Prudemment il se dirigea vers le cyprès où il avait caché son trésor. Il reprit le sac de Fausta, auquel il avait attaché la bourse de don César, et il cacha le tout dans son sein. Quelques minutes plus tard, il était hors de la maison, ayant parfaitement réussi dans son expédition.

Il replaça la corde où il l’avait prise et se dirigea droit vers le fleuve, non sans s’assurer d’un coup d’œil circulaire que nul ne l’observait.

On avait construit là une sorte de quai à pic au fond duquel, maintenues par une solide maçonnerie, les eaux basses roulaient lentement. À une faible distance du sol, et hors de l’atteinte des eaux, il y avait une bouche, un trou noir, fermé par une grille de fer dont les barreaux croisés étaient énormes et très rapprochés.

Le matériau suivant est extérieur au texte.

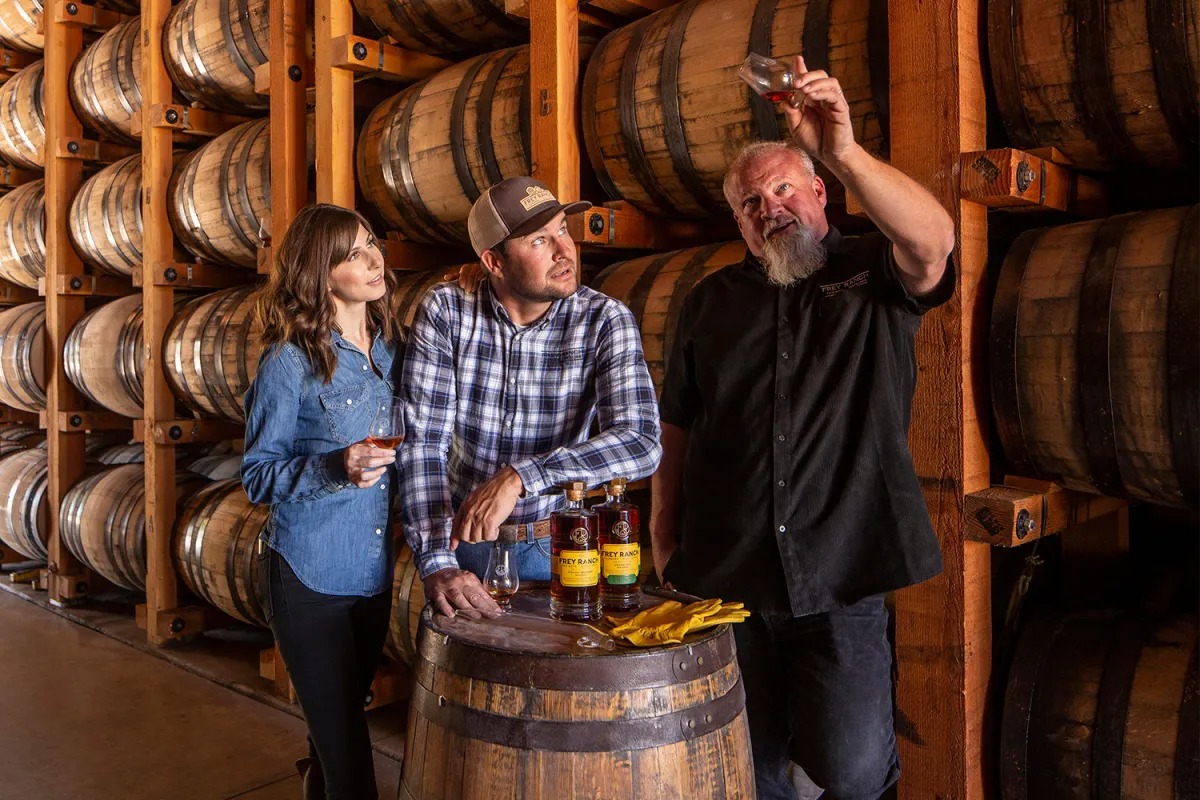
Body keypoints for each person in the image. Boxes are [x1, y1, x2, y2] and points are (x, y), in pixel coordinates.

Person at [651, 55, 957, 800]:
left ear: (820, 192)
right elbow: (678, 428)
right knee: (741, 774)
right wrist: (665, 539)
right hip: (726, 581)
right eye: (750, 203)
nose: (769, 208)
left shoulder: (871, 272)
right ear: (740, 224)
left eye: (783, 188)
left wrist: (843, 149)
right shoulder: (709, 302)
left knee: (852, 774)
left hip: (841, 573)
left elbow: (935, 242)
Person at [399, 176, 662, 619]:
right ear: (493, 261)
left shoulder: (603, 319)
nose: (565, 250)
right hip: (467, 549)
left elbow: (641, 441)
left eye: (562, 228)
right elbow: (423, 445)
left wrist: (521, 477)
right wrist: (438, 563)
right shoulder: (446, 311)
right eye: (540, 240)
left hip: (559, 546)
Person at [241, 203, 403, 800]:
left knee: (329, 742)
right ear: (320, 271)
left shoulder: (391, 353)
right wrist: (337, 465)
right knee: (351, 761)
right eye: (353, 254)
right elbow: (257, 476)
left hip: (371, 576)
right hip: (308, 577)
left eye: (371, 243)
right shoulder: (290, 362)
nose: (373, 259)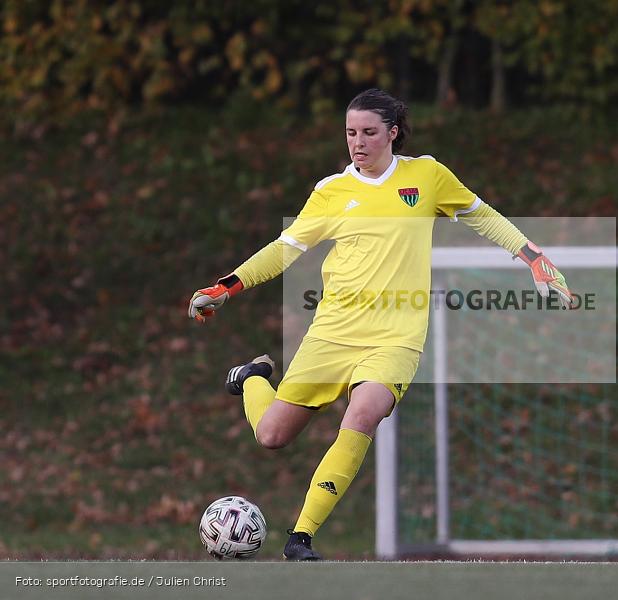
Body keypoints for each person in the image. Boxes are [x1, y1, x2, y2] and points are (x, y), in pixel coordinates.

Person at [188, 88, 571, 560]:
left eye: (369, 132)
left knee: (364, 412)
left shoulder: (426, 175)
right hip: (332, 332)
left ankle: (300, 537)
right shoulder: (332, 191)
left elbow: (482, 216)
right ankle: (250, 378)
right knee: (272, 436)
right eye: (351, 133)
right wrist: (227, 286)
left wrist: (532, 257)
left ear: (392, 133)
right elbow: (284, 250)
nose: (358, 142)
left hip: (396, 336)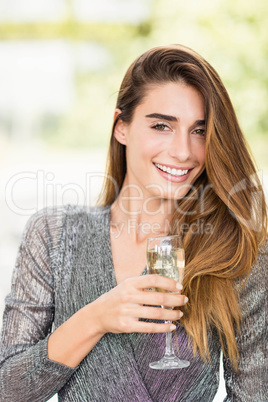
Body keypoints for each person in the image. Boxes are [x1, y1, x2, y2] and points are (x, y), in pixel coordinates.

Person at [0, 44, 267, 402]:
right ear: (121, 127)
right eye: (161, 125)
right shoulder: (52, 234)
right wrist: (94, 319)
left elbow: (254, 395)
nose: (183, 151)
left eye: (199, 130)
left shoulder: (234, 248)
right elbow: (8, 388)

El Chico se suspendit dans le vide, au-dessus de cette bouche, et avec une adresse qui dénotait une grande habitude, il se trouva bientôt cramponné à la grille. Il saisit un des barreaux, scié depuis longtemps sans doute, et le déplaça sans effort. Cela fit une ouverture carrée au travers de laquelle un homme mince et petit n’aurait pu passer et par laquelle il se laissa glisser très facilement, après avoir remis le barreau en place, excès de précaution dont il eût pu se dispenser.

Il se trouva dans un conduit tapissé de sable fin et de voûte très basse bien que le nain pût s’y tenir droit.